Gynecological Cancers Caused by Deficient Mismatch Repair and Microsatellite Instability

Abstract

Mutations in mismatch repair genes leading to mismatch repair (MMR) deficiency (dMMR) and microsatellite instability (MSI) have been implicated in multiple types of gynecologic malignancies. Endometrial carcinoma represents the largest group, with approximately 30% of these cancers caused by dMMR/MSI. Thus, testing for dMMR is now routine for endometrial cancer. Somatic mutations leading to dMMR account for approximately 90% of these cancers. However, in 5-10% of cases, MMR protein deficiency is due to a germline mutation in the mismatch repair genes MLH1, MSH2, MSH6, PMS2, or EPCAM. These germline mutations, known as Lynch syndrome, are associated with an increased risk of both endometrial and ovarian cancer, in addition to colorectal, gastric, urinary tract, and brain malignancies. So far, gynecological cancers with dMMR/MSI are not well characterized and markers for detection of MSI in gynecological cancers are not well defined. In addition, currently advanced endometrial cancers have a poor prognosis and are treated without regard to MSI status. Elucidation of the mechanism causing dMMR/MSI gynecological cancers would aid in diagnosis and therapeutic intervention. Recently, a new immunotherapy was approved for the treatment of solid tumors with MSI that have recurred or progressed after failing traditional treatment strategies. In this review, we summarize the MMR defects and MSI observed in gynecological cancers, their prognostic value, and advances in therapeutic strategies to treat these cancers.

Keywords: deficient mismatch repair; gynecological cancers; microsatellite instability.

Figure 1

The mismatch repair (MMR) pathway that functions to correct errors in microsatellites. Schematic of the MMR pathway describing the three vital steps. (i) recognition of the mismatch by MutS complex, followed by recruitment of proliferating cell nuclear antigen and replication factor C, (ii) excision of the mismatched base(s) by MutL, and, finally, (iii) re-synthesis of the strand. The MMR system functions to correct errors introduced in microsatellites.

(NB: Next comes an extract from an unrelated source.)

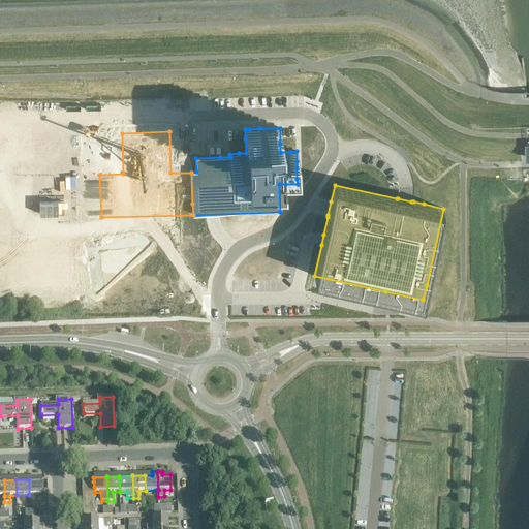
[(29,479),(29,495),(41,495),(41,479),(29,479)]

Proliferating cell nuclear antigen (PCNA), replication protein A (RPA), replication factor C (RFC), and exonuclease I (ExoI).

Figure 2

Steps in MMR deficiency (dMMR)/MSI cancer development leading to tumorigenesis. Evidence propose that MSI and the initial mutations cause a cascade of additional mutation in secondary genes in onco-, regulatory, tumor-suppressor, and repair genes. Genes affected are cancer-specific and examples are indicated in the diagram. A cascade etiology would also explain the high mutation rate in dMMR/MSI gynecological cancers. In addition, identifying the genes affected in each specific cancer types will help in understanding better cancer progression and developing markers for effective and timely screening.

Figure 3

Illustration of effect of the anti-programmed cell death-1 (anti-PD-1) antibody used for treatment of MSI/MMR gynecological cancer: In human cells the DNA polymerase can slip and insert or delete nucleotides at the repetitive DNA sequences, such as microsatellites. If these replication errors are not repaired by the repair machinery due to a defective MMR, it can lead to MSI. Translation of such genes with MSI can result in creation of novel peptide sequences, such as neoantigens (e.g., PD-ligands). Thus, these ligands on the tumor cell can trigger cell death of T cells and so evade an immune response. The anti-PD-1 antibodies bind programmed cell death-1 (PD-1) receptor and can prevent activation of programmed cell death by the PD-1 ligand.